EXERCISE DIRECTIONS
Could you please repeat all of the entries exactly as written?

THE RECORDS
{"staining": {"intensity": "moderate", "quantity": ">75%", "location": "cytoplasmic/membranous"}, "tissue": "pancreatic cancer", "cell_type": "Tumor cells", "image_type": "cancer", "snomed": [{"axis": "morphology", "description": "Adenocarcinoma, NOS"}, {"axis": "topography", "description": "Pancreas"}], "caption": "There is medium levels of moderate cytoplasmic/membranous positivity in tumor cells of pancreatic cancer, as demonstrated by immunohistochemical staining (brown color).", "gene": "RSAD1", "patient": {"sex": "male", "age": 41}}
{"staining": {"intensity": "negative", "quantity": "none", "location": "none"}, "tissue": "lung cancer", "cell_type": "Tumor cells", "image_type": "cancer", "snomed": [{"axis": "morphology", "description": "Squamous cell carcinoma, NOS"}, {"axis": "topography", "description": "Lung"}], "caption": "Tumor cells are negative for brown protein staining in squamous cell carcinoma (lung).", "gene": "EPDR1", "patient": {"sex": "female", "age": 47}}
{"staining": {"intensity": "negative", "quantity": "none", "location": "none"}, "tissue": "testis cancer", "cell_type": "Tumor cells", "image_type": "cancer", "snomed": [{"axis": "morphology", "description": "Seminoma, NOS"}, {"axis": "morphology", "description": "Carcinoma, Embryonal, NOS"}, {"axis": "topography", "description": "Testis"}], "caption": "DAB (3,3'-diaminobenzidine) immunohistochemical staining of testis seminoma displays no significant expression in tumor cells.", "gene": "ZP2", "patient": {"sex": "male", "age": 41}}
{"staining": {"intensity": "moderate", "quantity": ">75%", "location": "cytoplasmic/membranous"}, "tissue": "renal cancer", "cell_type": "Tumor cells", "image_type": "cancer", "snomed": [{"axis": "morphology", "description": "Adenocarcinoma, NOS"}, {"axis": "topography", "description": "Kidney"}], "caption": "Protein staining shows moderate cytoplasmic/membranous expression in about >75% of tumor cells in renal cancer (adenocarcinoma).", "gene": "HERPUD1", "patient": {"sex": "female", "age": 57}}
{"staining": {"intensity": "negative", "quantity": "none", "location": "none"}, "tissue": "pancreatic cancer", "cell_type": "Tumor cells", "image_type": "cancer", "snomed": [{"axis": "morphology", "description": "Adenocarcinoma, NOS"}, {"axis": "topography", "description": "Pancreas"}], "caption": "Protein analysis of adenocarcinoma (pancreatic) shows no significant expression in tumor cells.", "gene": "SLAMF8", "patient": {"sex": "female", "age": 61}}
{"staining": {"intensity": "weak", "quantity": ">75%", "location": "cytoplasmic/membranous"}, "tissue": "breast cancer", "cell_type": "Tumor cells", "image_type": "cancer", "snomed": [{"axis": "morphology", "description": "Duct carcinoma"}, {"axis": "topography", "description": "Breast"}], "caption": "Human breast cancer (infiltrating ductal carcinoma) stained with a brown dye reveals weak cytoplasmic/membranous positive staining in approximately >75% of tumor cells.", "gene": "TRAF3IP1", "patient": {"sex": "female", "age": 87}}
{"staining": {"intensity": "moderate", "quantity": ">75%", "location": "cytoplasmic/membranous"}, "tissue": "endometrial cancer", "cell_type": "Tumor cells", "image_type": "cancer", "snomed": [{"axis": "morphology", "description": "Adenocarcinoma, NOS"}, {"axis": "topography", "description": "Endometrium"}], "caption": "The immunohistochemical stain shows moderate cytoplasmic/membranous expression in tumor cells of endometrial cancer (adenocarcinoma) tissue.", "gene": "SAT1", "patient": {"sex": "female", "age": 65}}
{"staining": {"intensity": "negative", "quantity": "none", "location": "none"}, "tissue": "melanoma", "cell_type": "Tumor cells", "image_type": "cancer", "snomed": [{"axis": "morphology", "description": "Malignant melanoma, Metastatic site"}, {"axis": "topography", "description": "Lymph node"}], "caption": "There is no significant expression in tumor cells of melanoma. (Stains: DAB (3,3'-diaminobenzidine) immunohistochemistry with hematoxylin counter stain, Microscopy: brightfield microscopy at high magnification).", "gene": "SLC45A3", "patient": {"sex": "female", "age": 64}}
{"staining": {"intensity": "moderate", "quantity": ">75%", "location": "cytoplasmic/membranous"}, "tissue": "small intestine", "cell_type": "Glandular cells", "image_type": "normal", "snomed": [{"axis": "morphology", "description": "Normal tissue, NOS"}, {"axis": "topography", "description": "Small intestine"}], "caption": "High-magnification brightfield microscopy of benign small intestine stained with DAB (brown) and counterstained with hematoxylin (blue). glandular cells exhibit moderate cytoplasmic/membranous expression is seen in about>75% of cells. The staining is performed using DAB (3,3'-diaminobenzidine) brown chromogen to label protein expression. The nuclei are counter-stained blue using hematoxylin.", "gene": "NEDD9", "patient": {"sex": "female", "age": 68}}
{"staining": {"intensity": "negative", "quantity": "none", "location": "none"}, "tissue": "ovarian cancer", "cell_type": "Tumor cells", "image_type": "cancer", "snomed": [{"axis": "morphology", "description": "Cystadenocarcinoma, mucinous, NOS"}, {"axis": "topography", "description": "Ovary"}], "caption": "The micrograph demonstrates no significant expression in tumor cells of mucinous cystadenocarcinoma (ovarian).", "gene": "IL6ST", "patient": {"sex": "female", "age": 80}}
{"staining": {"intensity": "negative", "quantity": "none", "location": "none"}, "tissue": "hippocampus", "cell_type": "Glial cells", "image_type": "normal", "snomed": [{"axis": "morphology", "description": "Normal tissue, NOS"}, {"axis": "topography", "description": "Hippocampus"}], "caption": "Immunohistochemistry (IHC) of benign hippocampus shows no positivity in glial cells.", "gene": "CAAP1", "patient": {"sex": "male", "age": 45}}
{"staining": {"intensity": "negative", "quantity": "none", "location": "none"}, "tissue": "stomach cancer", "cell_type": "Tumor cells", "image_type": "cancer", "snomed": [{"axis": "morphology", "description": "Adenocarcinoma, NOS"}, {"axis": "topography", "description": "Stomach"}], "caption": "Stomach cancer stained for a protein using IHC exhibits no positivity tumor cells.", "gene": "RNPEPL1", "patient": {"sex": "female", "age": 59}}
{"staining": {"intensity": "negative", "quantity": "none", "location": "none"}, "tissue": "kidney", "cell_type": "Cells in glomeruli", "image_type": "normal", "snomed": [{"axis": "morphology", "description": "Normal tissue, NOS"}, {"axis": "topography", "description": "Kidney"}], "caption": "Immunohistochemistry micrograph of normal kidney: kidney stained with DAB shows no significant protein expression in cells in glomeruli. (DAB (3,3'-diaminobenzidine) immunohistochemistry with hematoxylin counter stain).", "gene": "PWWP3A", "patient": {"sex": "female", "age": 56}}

EXERCISE SOLUTION
{"staining": {"intensity": "moderate", "quantity": ">75%", "location": "cytoplasmic/membranous"}, "tissue": "pancreatic cancer", "cell_type": "Tumor cells", "image_type": "cancer", "snomed": [{"axis": "morphology", "description": "Adenocarcinoma, NOS"}, {"axis": "topography", "description": "Pancreas"}], "caption": "There is medium levels of moderate cytoplasmic/membranous positivity in tumor cells of pancreatic cancer, as demonstrated by immunohistochemical staining (brown color).", "gene": "RSAD1", "patient": {"sex": "male", "age": 41}}
{"staining": {"intensity": "negative", "quantity": "none", "location": "none"}, "tissue": "lung cancer", "cell_type": "Tumor cells", "image_type": "cancer", "snomed": [{"axis": "morphology", "description": "Squamous cell carcinoma, NOS"}, {"axis": "topography", "description": "Lung"}], "caption": "Tumor cells are negative for brown protein staining in squamous cell carcinoma (lung).", "gene": "EPDR1", "patient": {"sex": "female", "age": 47}}
{"staining": {"intensity": "negative", "quantity": "none", "location": "none"}, "tissue": "testis cancer", "cell_type": "Tumor cells", "image_type": "cancer", "snomed": [{"axis": "morphology", "description": "Seminoma, NOS"}, {"axis": "morphology", "description": "Carcinoma, Embryonal, NOS"}, {"axis": "topography", "description": "Testis"}], "caption": "DAB (3,3'-diaminobenzidine) immunohistochemical staining of testis seminoma displays no significant expression in tumor cells.", "gene": "ZP2", "patient": {"sex": "male", "age": 41}}
{"staining": {"intensity": "moderate", "quantity": ">75%", "location": "cytoplasmic/membranous"}, "tissue": "renal cancer", "cell_type": "Tumor cells", "image_type": "cancer", "snomed": [{"axis": "morphology", "description": "Adenocarcinoma, NOS"}, {"axis": "topography", "description": "Kidney"}], "caption": "Protein staining shows moderate cytoplasmic/membranous expression in about >75% of tumor cells in renal cancer (adenocarcinoma).", "gene": "HERPUD1", "patient": {"sex": "female", "age": 57}}
{"staining": {"intensity": "negative", "quantity": "none", "location": "none"}, "tissue": "pancreatic cancer", "cell_type": "Tumor cells", "image_type": "cancer", "snomed": [{"axis": "morphology", "description": "Adenocarcinoma, NOS"}, {"axis": "topography", "description": "Pancreas"}], "caption": "Protein analysis of adenocarcinoma (pancreatic) shows no significant expression in tumor cells.", "gene": "SLAMF8", "patient": {"sex": "female", "age": 61}}
{"staining": {"intensity": "weak", "quantity": ">75%", "location": "cytoplasmic/membranous"}, "tissue": "breast cancer", "cell_type": "Tumor cells", "image_type": "cancer", "snomed": [{"axis": "morphology", "description": "Duct carcinoma"}, {"axis": "topography", "description": "Breast"}], "caption": "Human breast cancer (infiltrating ductal carcinoma) stained with a brown dye reveals weak cytoplasmic/membranous positive staining in approximately >75% of tumor cells.", "gene": "TRAF3IP1", "patient": {"sex": "female", "age": 87}}
{"staining": {"intensity": "moderate", "quantity": ">75%", "location": "cytoplasmic/membranous"}, "tissue": "endometrial cancer", "cell_type": "Tumor cells", "image_type": "cancer", "snomed": [{"axis": "morphology", "description": "Adenocarcinoma, NOS"}, {"axis": "topography", "description": "Endometrium"}], "caption": "The immunohistochemical stain shows moderate cytoplasmic/membranous expression in tumor cells of endometrial cancer (adenocarcinoma) tissue.", "gene": "SAT1", "patient": {"sex": "female", "age": 65}}
{"staining": {"intensity": "negative", "quantity": "none", "location": "none"}, "tissue": "melanoma", "cell_type": "Tumor cells", "image_type": "cancer", "snomed": [{"axis": "morphology", "description": "Malignant melanoma, Metastatic site"}, {"axis": "topography", "description": "Lymph node"}], "caption": "There is no significant expression in tumor cells of melanoma. (Stains: DAB (3,3'-diaminobenzidine) immunohistochemistry with hematoxylin counter stain, Microscopy: brightfield microscopy at high magnification).", "gene": "SLC45A3", "patient": {"sex": "female", "age": 64}}
{"staining": {"intensity": "moderate", "quantity": ">75%", "location": "cytoplasmic/membranous"}, "tissue": "small intestine", "cell_type": "Glandular cells", "image_type": "normal", "snomed": [{"axis": "morphology", "description": "Normal tissue, NOS"}, {"axis": "topography", "description": "Small intestine"}], "caption": "High-magnification brightfield microscopy of benign small intestine stained with DAB (brown) and counterstained with hematoxylin (blue). glandular cells exhibit moderate cytoplasmic/membranous expression is seen in about>75% of cells. The staining is performed using DAB (3,3'-diaminobenzidine) brown chromogen to label protein expression. The nuclei are counter-stained blue using hematoxylin.", "gene": "NEDD9", "patient": {"sex": "female", "age": 68}}
{"staining": {"intensity": "negative", "quantity": "none", "location": "none"}, "tissue": "ovarian cancer", "cell_type": "Tumor cells", "image_type": "cancer", "snomed": [{"axis": "morphology", "description": "Cystadenocarcinoma, mucinous, NOS"}, {"axis": "topography", "description": "Ovary"}], "caption": "The micrograph demonstrates no significant expression in tumor cells of mucinous cystadenocarcinoma (ovarian).", "gene": "IL6ST", "patient": {"sex": "female", "age": 80}}
{"staining": {"intensity": "negative", "quantity": "none", "location": "none"}, "tissue": "hippocampus", "cell_type": "Glial cells", "image_type": "normal", "snomed": [{"axis": "morphology", "description": "Normal tissue, NOS"}, {"axis": "topography", "description": "Hippocampus"}], "caption": "Immunohistochemistry (IHC) of benign hippocampus shows no positivity in glial cells.", "gene": "CAAP1", "patient": {"sex": "male", "age": 45}}
{"staining": {"intensity": "negative", "quantity": "none", "location": "none"}, "tissue": "stomach cancer", "cell_type": "Tumor cells", "image_type": "cancer", "snomed": [{"axis": "morphology", "description": "Adenocarcinoma, NOS"}, {"axis": "topography", "description": "Stomach"}], "caption": "Stomach cancer stained for a protein using IHC exhibits no positivity tumor cells.", "gene": "RNPEPL1", "patient": {"sex": "female", "age": 59}}
{"staining": {"intensity": "negative", "quantity": "none", "location": "none"}, "tissue": "kidney", "cell_type": "Cells in glomeruli", "image_type": "normal", "snomed": [{"axis": "morphology", "description": "Normal tissue, NOS"}, {"axis": "topography", "description": "Kidney"}], "caption": "Immunohistochemistry micrograph of normal kidney: kidney stained with DAB shows no significant protein expression in cells in glomeruli. (DAB (3,3'-diaminobenzidine) immunohistochemistry with hematoxylin counter stain).", "gene": "PWWP3A", "patient": {"sex": "female", "age": 56}}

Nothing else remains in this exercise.